[BEGIN PASSAGE SHOWN]

# Proper frame of mind?



## Ben Brewcat (Oct 27, 2004)

1) Quality ingredients (use good water, honey and wine yeast)

2) A little planning and research: learn the basics of recipe formulation to make a mead style you'll enjoy in terms of alcohol content and sweet/dryness (see the Intro to Meadmaking). If you hate dry wines for example, don't make a dry mead and expect to like it much. Similarly with dessert wines and sweet meads. High alcohol meads (16+%), though tempting for the beginner, often take a long time to mellow out to drinkability if they ever do. A good table mead around 12 to 14 % in my opinion is a good starting point.

3) Sanitary technique. Easy newbie mistake: don't start the siphon with your mouth! If you use bleach to sanitize be sure to rinse well with hot water.

4) Patience. Don't bottle too early; use the hydrometer so you don't get bottle grenades.

Really that's all there is too it. Anxiety is probably the biggest killer in meadmaking if you follow those rules  . Oh and use a grain of common sense when reading online recipes: just 'cuz someone wrote it doesn't mean it's right, or even that you'll enjoy it if it is. The recipes here on Beesource have all been good ones IMO, but I've noted some serious errors on a couple places with recipe collections.

Consider checking out a homebrew club; there HAS to be at least one in Indianapolis. Most brewers explore mead at some point. Taste some and get the recipes of ones you like.


----------



## Sport (Dec 11, 2006)

If you know someone who makes mead to make your first batch, that can really help. I think there are many suptle steps that the more experienced will forget to mention. 

Also, patience is key. Don't espect to make all kind of changes as it goes on. Just let it go and see what happens.


----------



## MichaelW (Jun 1, 2005)

In addition, I'd recommend doing a quicky wine kit first, it won't take up your carboy long, and you get a feel for the process. Plus you can enjoy a glass of wine in just a few months, while your waiting for your mead to clear or whatever.


----------



## nursebee (Sep 29, 2003)

I do not know much about subtle steps needed to follow. 

I'd say just find a basic recipe and make it. As far as patience is concerned, I'd say the bigger batch you can make (5G vs 1G) the better you can learn the virtues of waiting. Might take 2-3 years to mellow out nicely but be nice to sample along the way.

Read mead makers digest!


----------



## Propolis30 (Aug 25, 2005)

Don't wait until it's finshed to make another batch. If it's good you will also kick yourself becasue you will have to wait another 12 months to have more on hand. I try and make a batch about every 3 months. I mix it up so it's something different each time. And I try and always save at least 5 bottles for future years. If it's really good this is often hard to do though.


----------



## beemandan (Dec 5, 2005)

"Easy newbie mistake: don't start the siphon with your mouth!"

Uh...oh


----------



## GaSteve (Apr 28, 2004)

[END PASSAGE SHOWN]
[BEGIN RECORDED INFORMATION]

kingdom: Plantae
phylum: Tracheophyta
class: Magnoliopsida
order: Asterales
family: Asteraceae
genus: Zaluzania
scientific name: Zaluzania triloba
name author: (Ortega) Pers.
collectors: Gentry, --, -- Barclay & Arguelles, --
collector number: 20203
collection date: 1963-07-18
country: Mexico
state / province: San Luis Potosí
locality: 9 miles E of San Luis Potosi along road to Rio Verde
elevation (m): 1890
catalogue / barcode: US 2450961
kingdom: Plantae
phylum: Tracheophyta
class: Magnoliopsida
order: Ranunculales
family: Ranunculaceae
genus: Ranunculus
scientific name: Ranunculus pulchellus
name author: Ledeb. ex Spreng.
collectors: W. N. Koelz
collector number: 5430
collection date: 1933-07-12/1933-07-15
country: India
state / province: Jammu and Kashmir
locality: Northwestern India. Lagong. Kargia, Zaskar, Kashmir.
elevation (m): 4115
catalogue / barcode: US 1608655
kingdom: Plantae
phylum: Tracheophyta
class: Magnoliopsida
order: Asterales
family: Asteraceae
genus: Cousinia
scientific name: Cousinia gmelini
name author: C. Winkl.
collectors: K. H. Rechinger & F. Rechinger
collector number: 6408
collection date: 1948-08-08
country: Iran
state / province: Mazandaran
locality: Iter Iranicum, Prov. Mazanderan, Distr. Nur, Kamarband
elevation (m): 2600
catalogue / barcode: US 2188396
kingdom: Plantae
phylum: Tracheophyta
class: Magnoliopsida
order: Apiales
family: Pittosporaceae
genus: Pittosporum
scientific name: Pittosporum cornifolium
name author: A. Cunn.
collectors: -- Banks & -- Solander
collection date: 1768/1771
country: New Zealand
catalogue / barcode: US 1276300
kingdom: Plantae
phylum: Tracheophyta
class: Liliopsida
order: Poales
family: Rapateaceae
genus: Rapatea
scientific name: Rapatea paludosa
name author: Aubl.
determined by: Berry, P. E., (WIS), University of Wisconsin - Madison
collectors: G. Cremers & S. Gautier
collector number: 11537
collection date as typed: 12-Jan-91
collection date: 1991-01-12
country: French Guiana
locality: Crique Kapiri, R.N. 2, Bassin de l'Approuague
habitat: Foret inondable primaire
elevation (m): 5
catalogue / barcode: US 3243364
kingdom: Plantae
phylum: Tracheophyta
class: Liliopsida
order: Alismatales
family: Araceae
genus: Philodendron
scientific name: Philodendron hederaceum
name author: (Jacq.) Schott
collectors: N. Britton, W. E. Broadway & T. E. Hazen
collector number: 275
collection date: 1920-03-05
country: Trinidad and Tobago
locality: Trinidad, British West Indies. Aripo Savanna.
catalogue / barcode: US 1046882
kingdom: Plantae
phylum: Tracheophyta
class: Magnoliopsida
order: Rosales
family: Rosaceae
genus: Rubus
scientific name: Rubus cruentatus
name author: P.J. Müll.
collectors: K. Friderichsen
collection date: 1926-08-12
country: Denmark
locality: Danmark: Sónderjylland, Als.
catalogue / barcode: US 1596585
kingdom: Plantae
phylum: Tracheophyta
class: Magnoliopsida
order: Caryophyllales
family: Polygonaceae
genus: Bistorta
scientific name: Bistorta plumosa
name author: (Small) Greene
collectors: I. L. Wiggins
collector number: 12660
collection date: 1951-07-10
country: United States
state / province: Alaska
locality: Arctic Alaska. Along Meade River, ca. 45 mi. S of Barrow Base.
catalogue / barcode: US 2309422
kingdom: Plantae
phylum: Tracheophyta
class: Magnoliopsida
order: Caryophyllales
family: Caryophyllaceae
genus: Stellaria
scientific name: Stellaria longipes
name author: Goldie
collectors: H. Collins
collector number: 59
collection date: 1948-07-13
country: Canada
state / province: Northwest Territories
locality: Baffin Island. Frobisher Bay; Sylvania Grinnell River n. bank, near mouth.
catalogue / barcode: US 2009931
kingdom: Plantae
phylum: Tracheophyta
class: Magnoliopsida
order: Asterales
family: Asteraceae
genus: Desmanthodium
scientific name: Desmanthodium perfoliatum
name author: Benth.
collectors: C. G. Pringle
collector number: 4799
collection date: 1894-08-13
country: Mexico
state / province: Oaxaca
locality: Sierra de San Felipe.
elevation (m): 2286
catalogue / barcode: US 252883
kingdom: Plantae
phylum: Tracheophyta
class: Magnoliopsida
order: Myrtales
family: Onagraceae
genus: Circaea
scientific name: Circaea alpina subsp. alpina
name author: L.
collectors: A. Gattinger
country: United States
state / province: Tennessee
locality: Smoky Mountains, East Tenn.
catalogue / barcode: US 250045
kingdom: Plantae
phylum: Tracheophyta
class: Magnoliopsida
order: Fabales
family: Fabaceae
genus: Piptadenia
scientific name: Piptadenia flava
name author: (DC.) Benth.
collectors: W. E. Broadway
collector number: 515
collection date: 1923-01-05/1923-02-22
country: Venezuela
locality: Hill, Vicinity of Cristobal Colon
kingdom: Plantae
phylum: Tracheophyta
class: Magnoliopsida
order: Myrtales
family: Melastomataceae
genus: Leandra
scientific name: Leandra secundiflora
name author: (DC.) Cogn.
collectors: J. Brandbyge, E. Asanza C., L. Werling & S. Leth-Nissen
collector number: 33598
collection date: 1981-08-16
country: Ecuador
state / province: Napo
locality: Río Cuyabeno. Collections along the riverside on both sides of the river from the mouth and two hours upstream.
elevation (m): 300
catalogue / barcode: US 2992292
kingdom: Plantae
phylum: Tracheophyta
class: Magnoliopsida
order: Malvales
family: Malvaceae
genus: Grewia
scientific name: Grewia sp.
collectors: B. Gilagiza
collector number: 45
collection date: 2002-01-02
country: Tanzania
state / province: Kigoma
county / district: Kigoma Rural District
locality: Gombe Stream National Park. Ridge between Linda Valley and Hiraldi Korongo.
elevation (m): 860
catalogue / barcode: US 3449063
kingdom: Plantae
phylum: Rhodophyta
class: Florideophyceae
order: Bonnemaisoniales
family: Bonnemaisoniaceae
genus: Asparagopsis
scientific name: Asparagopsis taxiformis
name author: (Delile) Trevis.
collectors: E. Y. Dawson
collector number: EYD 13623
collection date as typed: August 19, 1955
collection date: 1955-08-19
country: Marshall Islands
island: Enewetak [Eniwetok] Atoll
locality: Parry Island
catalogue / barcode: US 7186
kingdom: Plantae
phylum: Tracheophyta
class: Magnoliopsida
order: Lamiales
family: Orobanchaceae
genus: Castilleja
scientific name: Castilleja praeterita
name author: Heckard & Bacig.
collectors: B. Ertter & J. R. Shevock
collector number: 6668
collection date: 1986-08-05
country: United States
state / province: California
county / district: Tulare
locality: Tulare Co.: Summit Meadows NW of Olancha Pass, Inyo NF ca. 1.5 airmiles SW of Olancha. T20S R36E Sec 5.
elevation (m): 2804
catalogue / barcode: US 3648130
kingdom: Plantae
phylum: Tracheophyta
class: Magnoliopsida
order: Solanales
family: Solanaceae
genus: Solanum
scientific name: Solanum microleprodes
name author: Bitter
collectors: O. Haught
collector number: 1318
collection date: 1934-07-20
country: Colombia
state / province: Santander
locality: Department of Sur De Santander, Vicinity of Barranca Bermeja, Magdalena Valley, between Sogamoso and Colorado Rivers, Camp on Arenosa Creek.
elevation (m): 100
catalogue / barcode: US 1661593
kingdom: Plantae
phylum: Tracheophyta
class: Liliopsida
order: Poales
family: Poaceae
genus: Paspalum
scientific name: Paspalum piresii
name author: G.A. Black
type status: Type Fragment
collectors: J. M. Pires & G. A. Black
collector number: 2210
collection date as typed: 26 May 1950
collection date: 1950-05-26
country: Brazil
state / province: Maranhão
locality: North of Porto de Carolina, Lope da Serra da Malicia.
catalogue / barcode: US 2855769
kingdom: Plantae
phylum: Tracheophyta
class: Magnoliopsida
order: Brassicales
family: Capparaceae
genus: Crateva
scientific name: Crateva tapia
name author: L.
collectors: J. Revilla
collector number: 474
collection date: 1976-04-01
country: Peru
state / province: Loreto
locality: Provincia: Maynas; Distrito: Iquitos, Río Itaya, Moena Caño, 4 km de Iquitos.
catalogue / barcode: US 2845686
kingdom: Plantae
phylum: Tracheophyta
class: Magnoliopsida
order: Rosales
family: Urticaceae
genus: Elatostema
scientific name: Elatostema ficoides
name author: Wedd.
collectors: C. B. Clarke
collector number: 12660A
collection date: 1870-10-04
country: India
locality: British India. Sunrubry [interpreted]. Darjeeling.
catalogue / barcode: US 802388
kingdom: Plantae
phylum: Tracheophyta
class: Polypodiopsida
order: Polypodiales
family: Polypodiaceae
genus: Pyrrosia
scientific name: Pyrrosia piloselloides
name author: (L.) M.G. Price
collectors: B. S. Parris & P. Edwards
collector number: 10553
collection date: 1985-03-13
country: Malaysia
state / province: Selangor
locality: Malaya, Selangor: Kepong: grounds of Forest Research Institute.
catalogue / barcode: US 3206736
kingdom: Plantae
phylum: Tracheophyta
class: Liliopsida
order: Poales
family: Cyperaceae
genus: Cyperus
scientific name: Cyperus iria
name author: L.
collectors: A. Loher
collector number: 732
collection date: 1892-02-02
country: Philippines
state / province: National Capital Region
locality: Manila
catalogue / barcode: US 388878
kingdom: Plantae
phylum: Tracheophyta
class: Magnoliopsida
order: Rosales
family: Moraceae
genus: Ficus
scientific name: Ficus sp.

[END RECORDED INFORMATION]

▶ **SET PROBLEM A**: Please reproduce the meadmaking thread word for word, from "In addition, I'd" up to and including "along the way.".
▶ **SET PROBLEM B**: Name the four numbered points Ben Brewcat gives in the meadmaking thread, using the short heading each one opens with.
▶ **SET PROBLEM C**: Extend the meadmaking thread from the point where it stops.
You won't need the records for any of this.

▶ **RIGHT ANSWER A**:
In addition, I'd recommend doing a quicky wine kit first, it won't take up your carboy long, and you get a feel for the process. Plus you can enjoy a glass of wine in just a few months, while your waiting for your mead to clear or whatever.


----------



## nursebee (Sep 29, 2003)

I do not know much about subtle steps needed to follow. 

I'd say just find a basic recipe and make it. As far as patience is concerned, I'd say the bigger batch you can make (5G vs 1G) the better you can learn the virtues of waiting. Might take 2-3 years to mellow out nicely but be nice to sample along the way.

▶ **RIGHT ANSWER B**:
Quality ingredients
A little planning and research
Sanitary technique
Patience

▶ **RIGHT ANSWER C**:
Keep a simple log book of what you do for each batch. It's bad enough to screw up a batch -- it happens. But it's 100 times worse to make a batch that tastes better than anything you've ever had -- but you can't repeat it because you can't remember what went in it. Don't ask me how I know.


----------



## Barry Tolson (May 26, 2004)

Thanks for the feedback Everyone. I think the key might be to make smaller batches more often. Still have to do more learning before actually starting. Again...thanks!


----------



## markalbob (Jan 31, 2007)

Barry,

1. Gotmead.com--no disrespect to this place, it's great, but this is a bee site with a handful of mazers; the other is a mazer site (with a handful of beekeepers).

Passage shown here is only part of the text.